There’s the strange things (to me, obviously) like the train personal bowing to everyone every time they enter or leave a train car and they pass through every minute. In general there’s a lot of bowing involved in daily life and an amazing friendliness. One of the first nights we went out, we entered a less touristy place where a group of elderly gentlemen were having dinner (and a lot of sake).

Immediately one of them jumped up, walked over to us and said in perfect English “Thank you for visiting Japan”. He then proceeded to have us try their food so we could see if we liked it (we did. A lot!) and helped us order with the cook who spoke no English at all.. Unfortunately they left soon after before we finished ordering and it got a bit more complicated. But we had great food and lots of fun.
And then there’s scary things like the notes displayed everywhere warning you about upskirting and the apparent need for ‘women only’ train cars during rush hour.

One thing that may be scary to some, but made me feel right at home is their relationship with alcohol. When they party, they part hard. At the end of a ‘happy hour’ with all drinks for free we were asked by the host “Did you drink as much as possible?”, which is quite a different concept from “As much as you wanted”. It was a fun evening though and even though I definitely didn’t drink as much as possible, I drank as much as I could enjoy!

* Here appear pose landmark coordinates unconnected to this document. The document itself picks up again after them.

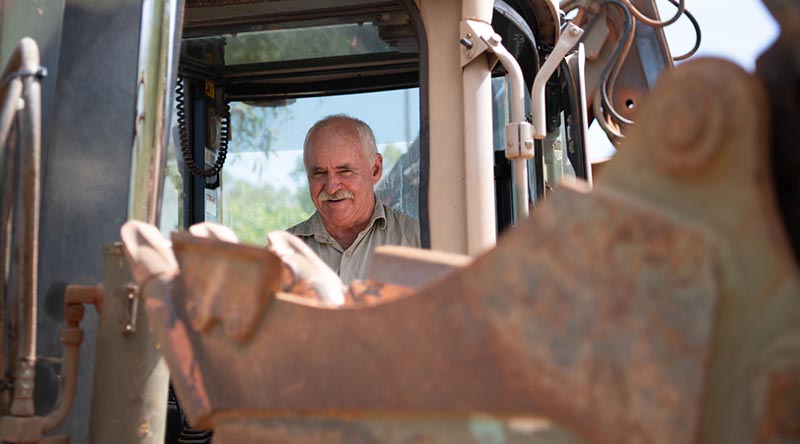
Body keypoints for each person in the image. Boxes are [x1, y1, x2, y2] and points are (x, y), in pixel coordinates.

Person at [287, 114, 420, 284]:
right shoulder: (282, 255)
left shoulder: (419, 242)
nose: (332, 187)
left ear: (375, 170)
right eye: (319, 173)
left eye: (345, 171)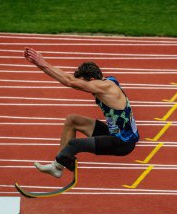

One thing I’ve been tremendously enjoying is the fact that Japan is smoke free, smoking in public is forbidden with the exception of restaurants and bars and the smoke boxes, which look a bit like prisons. It seems weird coming from a country where it’s basically permitted to smoke everywhere except for restaurants. But it is so much more enjoyable and the smoke in the restaurant becomes much less bothering if you’re not constantly exposed to it elsewhere. There are much more rules to follow, smoking in public is forbidden, as is littering, solicitation and probably a bunch of other things I’m unaware of. However, as a tourist, you have a sort of immunity. Nobody expects you to know how to behave and people are very forgiving. They’re also very helpful, even if this is often limited by the amount of Japanese I speak (and their amount of English). Unfortunately they’re also not always prepared for the foreigners huge feet or gigantic height. I’ve been banging my head daily in the ryokan.